Provided data:
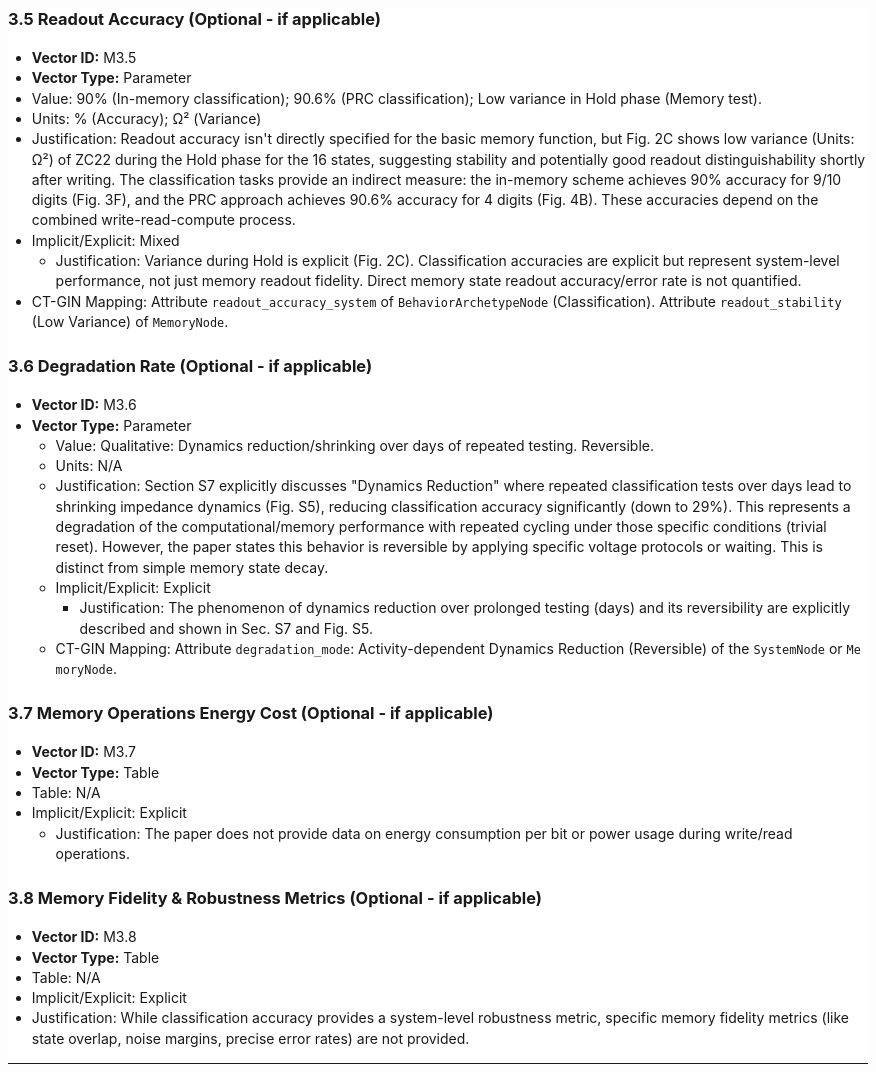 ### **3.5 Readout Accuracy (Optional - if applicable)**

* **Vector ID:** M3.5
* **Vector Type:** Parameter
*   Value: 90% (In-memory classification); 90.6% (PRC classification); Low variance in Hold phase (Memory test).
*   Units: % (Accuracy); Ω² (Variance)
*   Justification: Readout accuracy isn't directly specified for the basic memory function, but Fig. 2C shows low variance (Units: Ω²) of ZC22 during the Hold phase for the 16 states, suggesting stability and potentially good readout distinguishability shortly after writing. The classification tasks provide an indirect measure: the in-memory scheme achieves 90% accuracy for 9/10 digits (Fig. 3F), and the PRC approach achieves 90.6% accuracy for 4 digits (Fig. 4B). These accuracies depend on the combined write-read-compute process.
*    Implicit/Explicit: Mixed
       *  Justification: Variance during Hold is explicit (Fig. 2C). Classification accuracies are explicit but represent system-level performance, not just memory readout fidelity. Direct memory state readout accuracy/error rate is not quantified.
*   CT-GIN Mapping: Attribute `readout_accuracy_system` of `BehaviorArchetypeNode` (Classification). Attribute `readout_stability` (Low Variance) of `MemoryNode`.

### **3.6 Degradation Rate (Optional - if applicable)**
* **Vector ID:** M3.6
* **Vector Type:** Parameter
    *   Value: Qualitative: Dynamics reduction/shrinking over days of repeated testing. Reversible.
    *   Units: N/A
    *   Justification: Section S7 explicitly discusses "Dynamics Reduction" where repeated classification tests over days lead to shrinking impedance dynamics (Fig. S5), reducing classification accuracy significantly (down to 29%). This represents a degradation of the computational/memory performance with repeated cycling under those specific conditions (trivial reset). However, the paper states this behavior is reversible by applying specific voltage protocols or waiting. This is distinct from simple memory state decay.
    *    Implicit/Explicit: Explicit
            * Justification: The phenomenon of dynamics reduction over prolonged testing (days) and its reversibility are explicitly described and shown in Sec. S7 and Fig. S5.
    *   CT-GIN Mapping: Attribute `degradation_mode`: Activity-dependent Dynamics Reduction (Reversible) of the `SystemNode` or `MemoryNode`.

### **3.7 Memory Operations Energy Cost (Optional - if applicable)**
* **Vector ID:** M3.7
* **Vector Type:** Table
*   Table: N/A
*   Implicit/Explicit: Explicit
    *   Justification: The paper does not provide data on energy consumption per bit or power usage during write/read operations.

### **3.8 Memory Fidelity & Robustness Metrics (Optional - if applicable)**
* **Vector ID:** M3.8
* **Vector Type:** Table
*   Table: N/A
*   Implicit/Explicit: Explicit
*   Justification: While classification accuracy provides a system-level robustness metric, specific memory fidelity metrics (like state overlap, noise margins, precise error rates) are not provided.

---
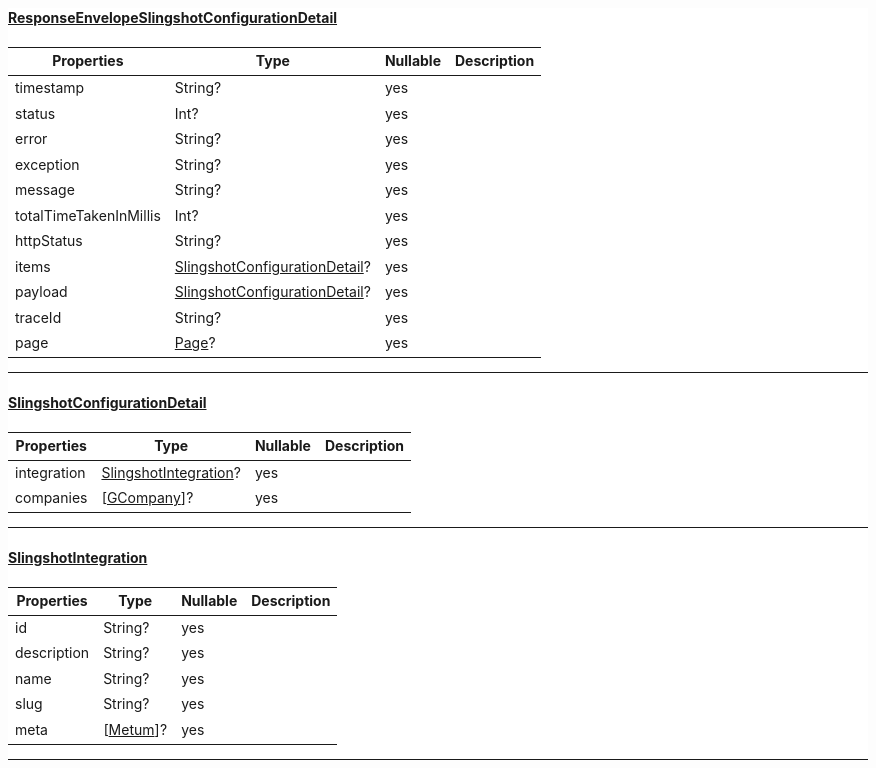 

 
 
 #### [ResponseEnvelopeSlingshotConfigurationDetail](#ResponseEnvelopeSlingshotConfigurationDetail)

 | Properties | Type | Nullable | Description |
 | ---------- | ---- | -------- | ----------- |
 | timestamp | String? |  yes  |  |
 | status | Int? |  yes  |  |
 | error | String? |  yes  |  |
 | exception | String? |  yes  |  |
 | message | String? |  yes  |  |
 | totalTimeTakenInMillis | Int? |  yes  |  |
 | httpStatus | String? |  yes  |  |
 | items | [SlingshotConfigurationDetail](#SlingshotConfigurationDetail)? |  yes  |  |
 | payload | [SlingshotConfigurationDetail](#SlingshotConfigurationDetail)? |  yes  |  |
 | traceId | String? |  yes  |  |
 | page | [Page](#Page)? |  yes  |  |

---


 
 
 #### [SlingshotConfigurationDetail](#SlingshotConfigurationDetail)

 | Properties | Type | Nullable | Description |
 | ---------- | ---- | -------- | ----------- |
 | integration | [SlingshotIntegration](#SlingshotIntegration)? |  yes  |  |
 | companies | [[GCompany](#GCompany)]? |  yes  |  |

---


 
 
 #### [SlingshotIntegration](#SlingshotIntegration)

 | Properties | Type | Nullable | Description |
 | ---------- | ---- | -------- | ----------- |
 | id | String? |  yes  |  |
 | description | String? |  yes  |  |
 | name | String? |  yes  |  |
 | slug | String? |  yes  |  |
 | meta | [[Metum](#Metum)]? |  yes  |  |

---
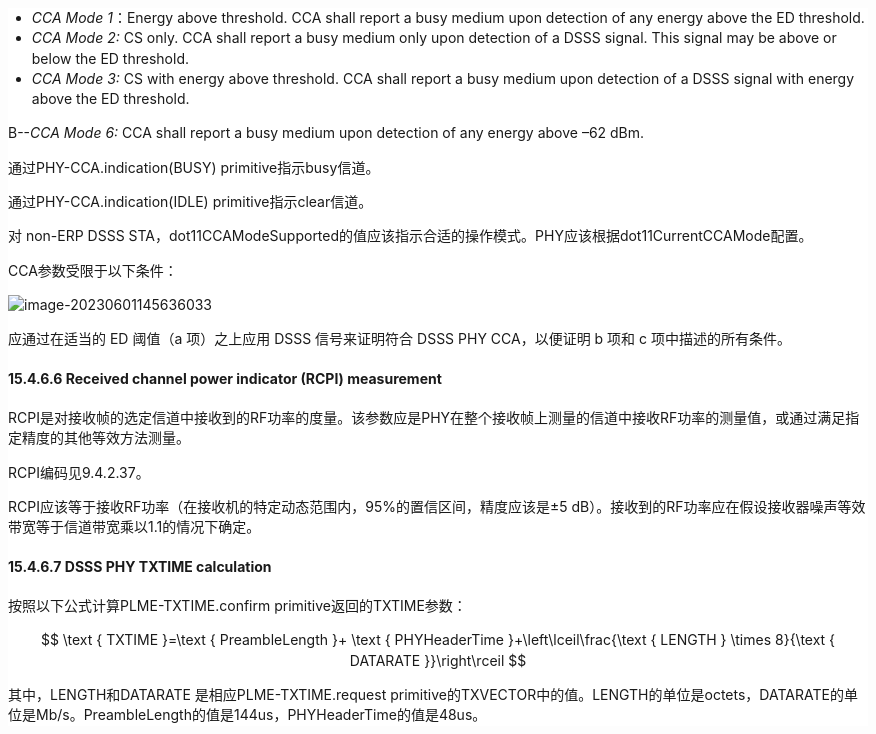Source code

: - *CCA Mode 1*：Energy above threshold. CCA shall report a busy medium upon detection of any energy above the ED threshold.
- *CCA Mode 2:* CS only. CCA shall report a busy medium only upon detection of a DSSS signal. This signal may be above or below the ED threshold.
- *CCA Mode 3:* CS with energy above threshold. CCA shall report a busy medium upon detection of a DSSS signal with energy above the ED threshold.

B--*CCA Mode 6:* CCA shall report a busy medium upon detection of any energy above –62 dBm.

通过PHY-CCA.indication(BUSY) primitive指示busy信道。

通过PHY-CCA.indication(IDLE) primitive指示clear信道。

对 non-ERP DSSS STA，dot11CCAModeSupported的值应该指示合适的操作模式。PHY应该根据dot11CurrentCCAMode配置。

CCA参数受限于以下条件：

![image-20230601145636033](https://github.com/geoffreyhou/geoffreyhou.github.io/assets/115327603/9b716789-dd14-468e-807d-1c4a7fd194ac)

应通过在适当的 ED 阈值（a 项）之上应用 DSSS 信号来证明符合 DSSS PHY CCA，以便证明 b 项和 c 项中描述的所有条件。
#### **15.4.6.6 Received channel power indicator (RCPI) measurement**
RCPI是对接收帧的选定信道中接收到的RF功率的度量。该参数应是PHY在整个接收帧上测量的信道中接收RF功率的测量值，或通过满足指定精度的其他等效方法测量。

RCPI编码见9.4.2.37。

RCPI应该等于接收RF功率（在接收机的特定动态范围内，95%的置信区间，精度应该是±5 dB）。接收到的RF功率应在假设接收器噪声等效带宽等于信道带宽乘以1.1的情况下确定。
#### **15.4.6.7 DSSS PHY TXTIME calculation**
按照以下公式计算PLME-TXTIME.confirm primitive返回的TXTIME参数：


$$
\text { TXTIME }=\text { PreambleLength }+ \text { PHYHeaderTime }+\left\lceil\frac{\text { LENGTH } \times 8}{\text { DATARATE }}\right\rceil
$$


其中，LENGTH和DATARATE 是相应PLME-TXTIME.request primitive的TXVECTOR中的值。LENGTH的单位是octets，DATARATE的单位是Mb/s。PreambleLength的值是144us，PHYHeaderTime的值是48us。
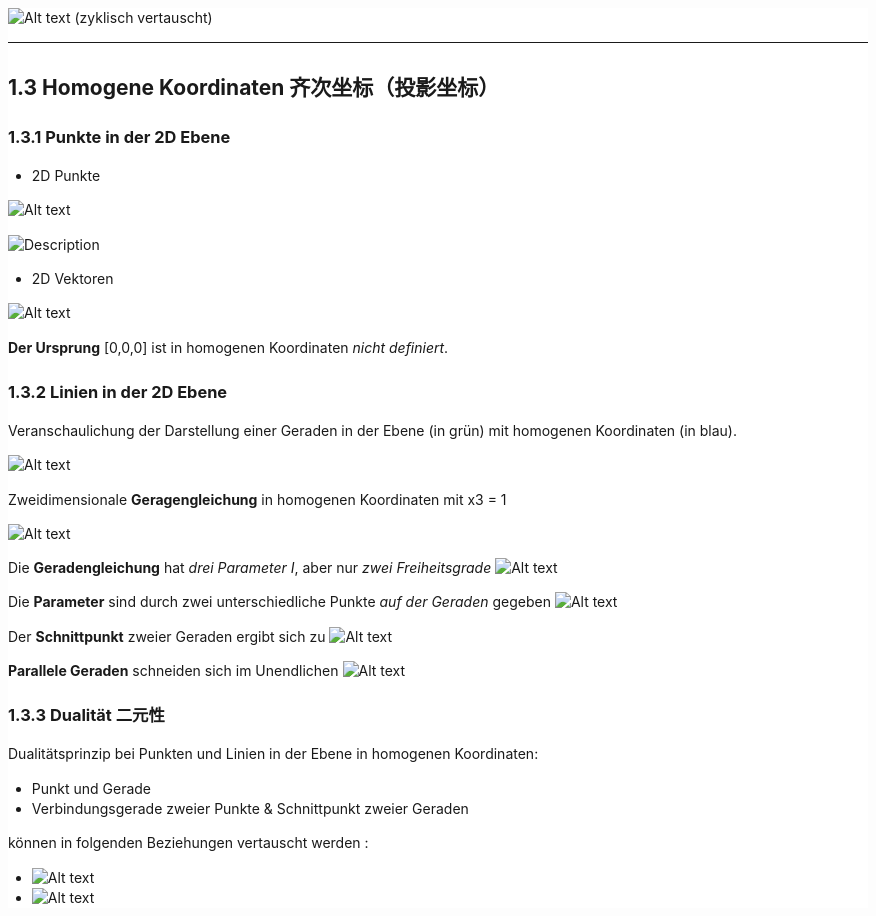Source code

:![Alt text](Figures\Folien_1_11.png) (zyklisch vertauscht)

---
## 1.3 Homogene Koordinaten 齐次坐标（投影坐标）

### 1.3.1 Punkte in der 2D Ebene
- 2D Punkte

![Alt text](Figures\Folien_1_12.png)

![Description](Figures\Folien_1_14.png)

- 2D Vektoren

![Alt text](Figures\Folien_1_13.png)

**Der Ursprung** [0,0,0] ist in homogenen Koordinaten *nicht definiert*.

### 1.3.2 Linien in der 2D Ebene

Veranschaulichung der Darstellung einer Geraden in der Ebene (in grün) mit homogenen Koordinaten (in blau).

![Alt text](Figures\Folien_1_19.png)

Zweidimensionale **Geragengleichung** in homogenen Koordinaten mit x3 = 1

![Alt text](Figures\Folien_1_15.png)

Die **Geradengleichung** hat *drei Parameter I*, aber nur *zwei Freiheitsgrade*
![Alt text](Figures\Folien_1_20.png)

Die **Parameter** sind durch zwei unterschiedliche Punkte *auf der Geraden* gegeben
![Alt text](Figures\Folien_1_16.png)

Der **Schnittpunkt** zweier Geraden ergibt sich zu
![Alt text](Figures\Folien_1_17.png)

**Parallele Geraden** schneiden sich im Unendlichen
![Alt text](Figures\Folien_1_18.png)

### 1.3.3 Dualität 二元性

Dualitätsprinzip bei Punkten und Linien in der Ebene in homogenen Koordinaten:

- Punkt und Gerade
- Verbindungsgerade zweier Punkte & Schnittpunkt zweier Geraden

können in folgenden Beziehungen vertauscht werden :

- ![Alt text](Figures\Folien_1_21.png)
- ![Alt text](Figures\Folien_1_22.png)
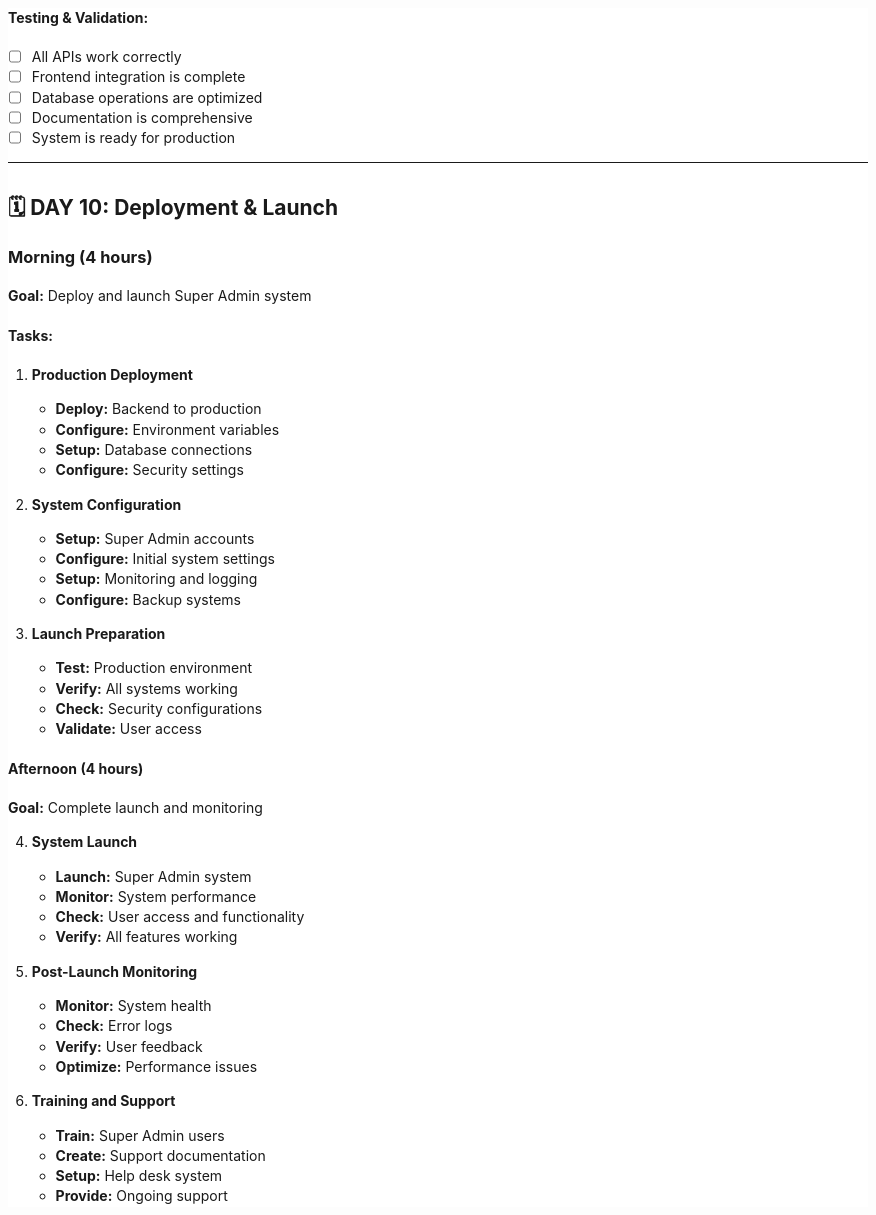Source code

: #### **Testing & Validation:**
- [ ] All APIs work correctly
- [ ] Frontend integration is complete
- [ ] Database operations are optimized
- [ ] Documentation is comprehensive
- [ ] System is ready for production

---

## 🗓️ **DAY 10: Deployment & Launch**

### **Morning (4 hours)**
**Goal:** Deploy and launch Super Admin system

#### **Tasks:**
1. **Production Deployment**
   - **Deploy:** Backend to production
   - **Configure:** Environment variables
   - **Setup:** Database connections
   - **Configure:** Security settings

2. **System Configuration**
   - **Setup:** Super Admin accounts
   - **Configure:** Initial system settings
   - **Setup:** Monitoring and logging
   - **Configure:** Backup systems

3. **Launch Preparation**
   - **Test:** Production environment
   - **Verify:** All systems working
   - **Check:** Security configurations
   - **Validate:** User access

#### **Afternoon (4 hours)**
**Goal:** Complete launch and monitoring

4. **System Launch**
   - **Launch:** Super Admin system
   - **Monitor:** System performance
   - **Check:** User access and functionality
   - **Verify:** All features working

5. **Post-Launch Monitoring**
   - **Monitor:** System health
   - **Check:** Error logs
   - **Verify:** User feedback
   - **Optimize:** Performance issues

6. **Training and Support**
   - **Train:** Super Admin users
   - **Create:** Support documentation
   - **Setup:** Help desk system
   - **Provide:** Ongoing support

What this task involves:
Copy out all lines from the records where the word "Super" appears.

Written answer:
**Goal:** Deploy and launch Super Admin system
   - **Setup:** Super Admin accounts
   - **Launch:** Super Admin system
   - **Train:** Super Admin users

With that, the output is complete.